#### PASSAGE ####

How succulents survive without water decoded

Drought resistant plants such as cacti and succulents, make use of an enhanced form of photosynthesis to minimise water loss, scientists say.
The research, which is published in journal The Plant Cell, could be used to help produce new crops that can thrive in previously inhospitable, hot and dry regions across the world.
Photosynthesis involves taking carbon dioxide from the atmosphere to convert into sugars using sunlight.
Scientists at the University of Liverpool in the UK found that these drought resistant plants, such as cacti, agaves and succulents, make use of an enhanced form of photosynthesis known as crassulacean acid metabolism (CAM).

Unlike other plants, CAM plants are able to take up CO2 during the cooler night, which reduces water loss, and store captured CO2 as malic acid inside the cell, allowing its use for photosynthesis without water loss during the next day.
CAM photosynthesis is regulated by the plant's internal circadian clock, which allows plants to differentiate and pre-empt day and night and adjust their metabolism accordingly.

However, relatively little is known about the exact molecular processes that underpin the optimal timing of CO2 being stored and released in this unique way.
Researchers looked at an enzyme called PPCK that is involved in controlling the conversion of CO2 to its overnight stored form.

They wanted to know whether PPCK is a necessary component for engineering CAM photosynthesis and tested this by switching the PPCK gene off in the succulent CAM plant Kalanchoe fedtschenkoi.

####

WHAT YOU SHOULD DO. List every plant or group of plants that the article above on how succulents survive drought names.

#### INFORMATION SUPPLIED ####

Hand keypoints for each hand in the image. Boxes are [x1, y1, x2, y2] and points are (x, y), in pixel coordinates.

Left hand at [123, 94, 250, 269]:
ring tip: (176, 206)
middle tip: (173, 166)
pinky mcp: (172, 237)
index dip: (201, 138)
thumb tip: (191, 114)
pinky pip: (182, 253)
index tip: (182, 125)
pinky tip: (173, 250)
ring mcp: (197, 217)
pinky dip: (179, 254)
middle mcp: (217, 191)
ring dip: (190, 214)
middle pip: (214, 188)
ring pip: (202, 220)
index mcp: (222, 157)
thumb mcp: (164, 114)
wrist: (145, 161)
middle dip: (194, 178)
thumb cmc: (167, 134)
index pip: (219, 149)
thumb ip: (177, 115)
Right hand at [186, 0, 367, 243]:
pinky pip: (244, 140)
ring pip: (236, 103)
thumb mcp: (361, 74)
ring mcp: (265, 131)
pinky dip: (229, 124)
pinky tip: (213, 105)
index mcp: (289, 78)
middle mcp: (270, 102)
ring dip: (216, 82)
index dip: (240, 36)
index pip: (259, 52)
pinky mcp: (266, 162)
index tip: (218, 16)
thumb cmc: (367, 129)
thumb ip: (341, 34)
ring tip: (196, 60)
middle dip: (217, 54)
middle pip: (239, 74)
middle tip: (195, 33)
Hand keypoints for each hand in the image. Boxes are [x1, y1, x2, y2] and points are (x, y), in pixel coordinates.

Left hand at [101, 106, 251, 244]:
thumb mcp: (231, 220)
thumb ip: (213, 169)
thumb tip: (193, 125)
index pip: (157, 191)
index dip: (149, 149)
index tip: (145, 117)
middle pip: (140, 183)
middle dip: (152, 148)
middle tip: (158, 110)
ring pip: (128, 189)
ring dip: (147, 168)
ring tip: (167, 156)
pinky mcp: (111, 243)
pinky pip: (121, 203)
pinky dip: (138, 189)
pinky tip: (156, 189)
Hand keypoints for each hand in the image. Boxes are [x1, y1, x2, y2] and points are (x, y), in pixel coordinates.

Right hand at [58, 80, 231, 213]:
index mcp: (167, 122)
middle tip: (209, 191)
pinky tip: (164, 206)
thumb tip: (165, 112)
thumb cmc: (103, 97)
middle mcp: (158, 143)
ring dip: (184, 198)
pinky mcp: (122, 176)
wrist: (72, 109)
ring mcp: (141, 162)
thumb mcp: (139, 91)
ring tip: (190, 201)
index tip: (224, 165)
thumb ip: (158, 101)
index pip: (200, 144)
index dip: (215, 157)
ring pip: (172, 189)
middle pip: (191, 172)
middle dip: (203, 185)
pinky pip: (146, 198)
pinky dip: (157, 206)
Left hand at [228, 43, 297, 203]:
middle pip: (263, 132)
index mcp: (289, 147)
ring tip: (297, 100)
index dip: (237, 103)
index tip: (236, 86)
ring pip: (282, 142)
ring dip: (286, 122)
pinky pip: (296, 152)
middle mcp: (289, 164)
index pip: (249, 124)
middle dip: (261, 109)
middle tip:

####

ANSWER TO THIS TASK. Cacti, succulents, agaves, Kalanchoe fedtschenkoi